Noon 6x12 is great pinhole
I bought a Noon 6x12 pinhole camera from Poland via Ebay some months ago--and with a few modifications, it is now an excellent, unique pinhole camera. The pinhole is .33mm, so the focal length was around F180. Images are a tad fuzzy even for a pinhole, but the light distribution across the frame is probably better for the bigger aperture. In bright day light, exposures are usually between 3 and 4 seconds.
Initially, the camera was scratching the film, so I polished the two removable slats that frame the film inside the camera. The pinhole was made with a small drill that produced a fine hole, but one with very raised borders both inside and outside of the copper plate (painted black).
I removed the copper plate and sanded off the raised ridges around the pinhole (on both sides of the copper plate), trying also to thin the metal about the pinhole. As ham-handed as my technique probably was, the fine circumference of the pinhole was still there afterwards. I put the pinhole plate back in (centered as best I could), covered most of the exposed copper with flat black tape and tested the camera with B&W film (Fuji ACROS--least reciprocity of B&W films and great tonal range).

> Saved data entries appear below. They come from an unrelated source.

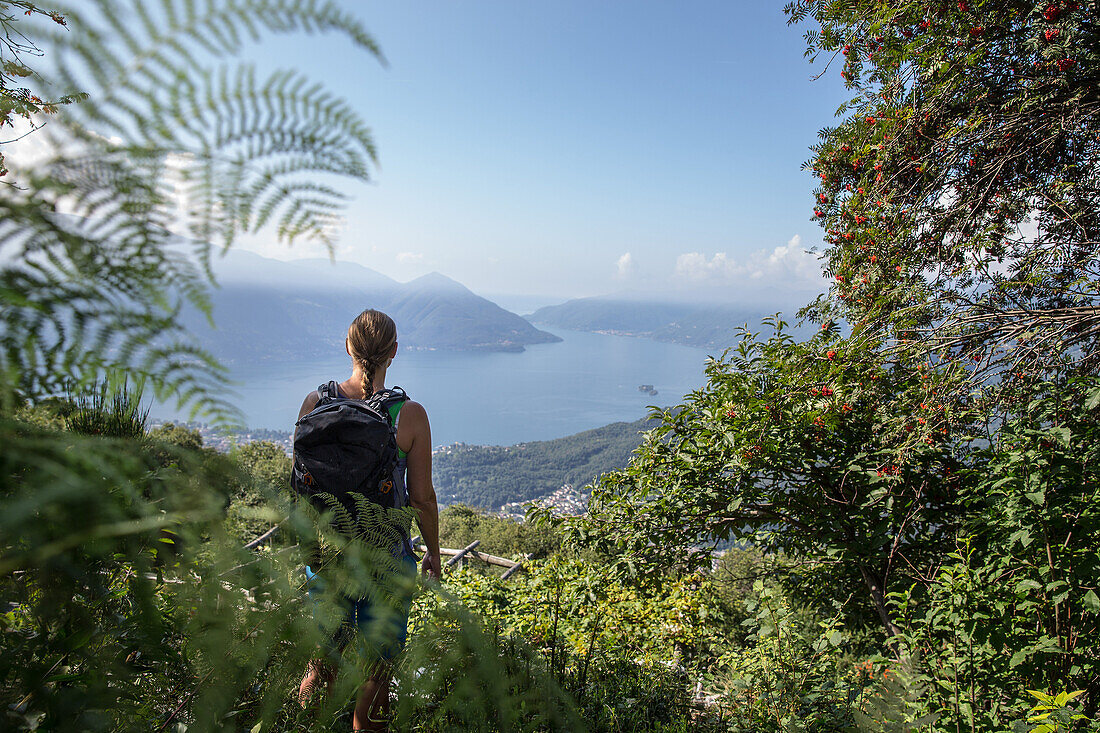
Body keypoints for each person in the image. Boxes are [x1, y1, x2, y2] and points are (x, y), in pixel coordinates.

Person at [296, 308, 441, 732]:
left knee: (322, 660)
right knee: (377, 671)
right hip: (387, 560)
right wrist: (432, 552)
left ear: (348, 346)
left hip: (327, 556)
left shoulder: (315, 403)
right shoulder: (408, 415)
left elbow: (303, 486)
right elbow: (421, 498)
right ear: (394, 352)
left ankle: (301, 725)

I also added some soft foam padding held in place with tape beside the take-up spool within the camera--to keep a sustained tension on the exposed film roll. Without it, the spools tend to unravel a little. I was damaging a good portion of my shots with light leaks when trying to get the exposed film from camera to dark storage.

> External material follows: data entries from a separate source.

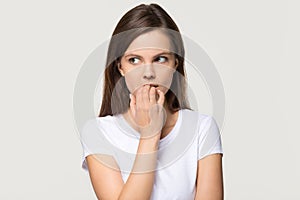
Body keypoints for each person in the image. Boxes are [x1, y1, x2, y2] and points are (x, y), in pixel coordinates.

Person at [80, 3, 224, 200]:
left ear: (175, 63)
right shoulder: (98, 132)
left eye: (160, 59)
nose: (148, 73)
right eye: (134, 60)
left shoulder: (202, 128)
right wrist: (150, 134)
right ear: (120, 67)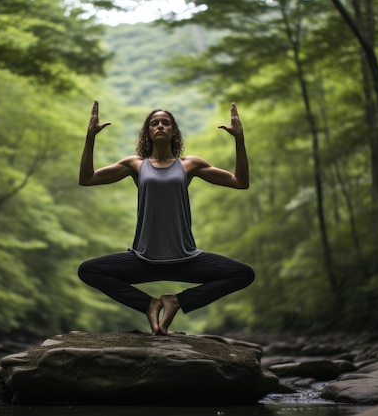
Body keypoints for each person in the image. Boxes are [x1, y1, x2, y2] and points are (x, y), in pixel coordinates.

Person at [78, 100, 255, 335]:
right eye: (154, 123)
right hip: (143, 260)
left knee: (243, 274)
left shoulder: (189, 164)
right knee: (88, 270)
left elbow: (240, 182)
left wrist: (239, 140)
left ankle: (176, 301)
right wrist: (90, 138)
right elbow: (87, 178)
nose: (160, 126)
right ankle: (148, 304)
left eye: (165, 123)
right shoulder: (136, 165)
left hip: (186, 259)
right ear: (148, 133)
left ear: (174, 131)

I also countersunk the 4 holes in the bottom plate so that the plate rests flat on a tripod head. And added a bubble level and wrote the F stop on the top of the camera so as not to get it mixed up with other pinholes I use.
No more scratched or unraveling film and excellent ligthfall across the whole 6x12 frame (within reason for a pinhole). Images can be sharpened somewhat in Photoshop. I only today finally printed a shot taken recently, printed on 13 x 19 luster paper with an Epson 2200 in B&W setting. Very pleased with printed images (film scanned with Epson 4990). It is surprising--the printed image looks far sharper than pixel peeping of the negative scans would suggest.

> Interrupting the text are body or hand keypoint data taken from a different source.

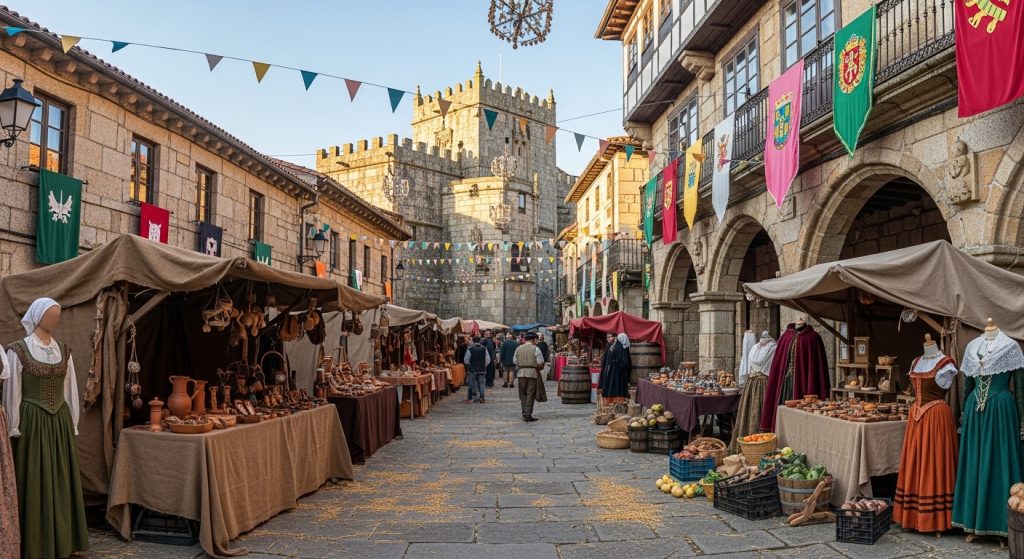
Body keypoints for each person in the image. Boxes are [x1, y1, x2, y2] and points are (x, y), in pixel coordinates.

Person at [2, 298, 88, 558]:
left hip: (59, 422)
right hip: (32, 423)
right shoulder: (18, 350)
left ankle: (63, 541)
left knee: (61, 478)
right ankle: (36, 544)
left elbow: (70, 389)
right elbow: (12, 392)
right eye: (51, 315)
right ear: (37, 317)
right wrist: (13, 427)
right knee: (35, 478)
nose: (55, 319)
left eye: (57, 315)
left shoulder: (64, 349)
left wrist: (72, 422)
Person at [514, 332, 546, 422]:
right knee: (530, 394)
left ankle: (524, 412)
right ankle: (528, 414)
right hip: (532, 373)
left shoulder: (518, 348)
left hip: (521, 373)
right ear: (534, 339)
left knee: (523, 394)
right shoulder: (535, 348)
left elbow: (515, 361)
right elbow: (540, 361)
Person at [598, 333, 631, 405]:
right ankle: (610, 403)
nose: (608, 339)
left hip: (616, 372)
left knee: (616, 387)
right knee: (611, 386)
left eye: (610, 337)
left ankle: (617, 404)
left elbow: (624, 362)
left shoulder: (620, 347)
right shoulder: (612, 346)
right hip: (611, 371)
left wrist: (614, 363)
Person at [463, 336, 490, 404]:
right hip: (482, 369)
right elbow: (488, 360)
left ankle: (470, 398)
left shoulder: (470, 349)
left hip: (472, 370)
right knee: (481, 384)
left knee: (471, 385)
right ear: (480, 341)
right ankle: (482, 398)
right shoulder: (484, 349)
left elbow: (466, 360)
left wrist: (469, 365)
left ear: (473, 341)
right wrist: (484, 365)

The only draw back for the Noon 6x12 is its size and weight. It looks and feels like a big block toy without wheels. I've taken it to Yellowstone once and with the modifications, mean to take it back for landscapes.
I also bought a NOON 6x6 and repeated the whole procedure noted above. Although they are sold having a laser pinhole, mine was another microdrill with the raised rim around the pinhole. Sanding off the ridge around the pinhole (again both sides) greatly increase more even light toward image borders and resolution approaching the borders. The 30mm focal length Noon 6x6 produces very sharp images with a .2mm pinhole.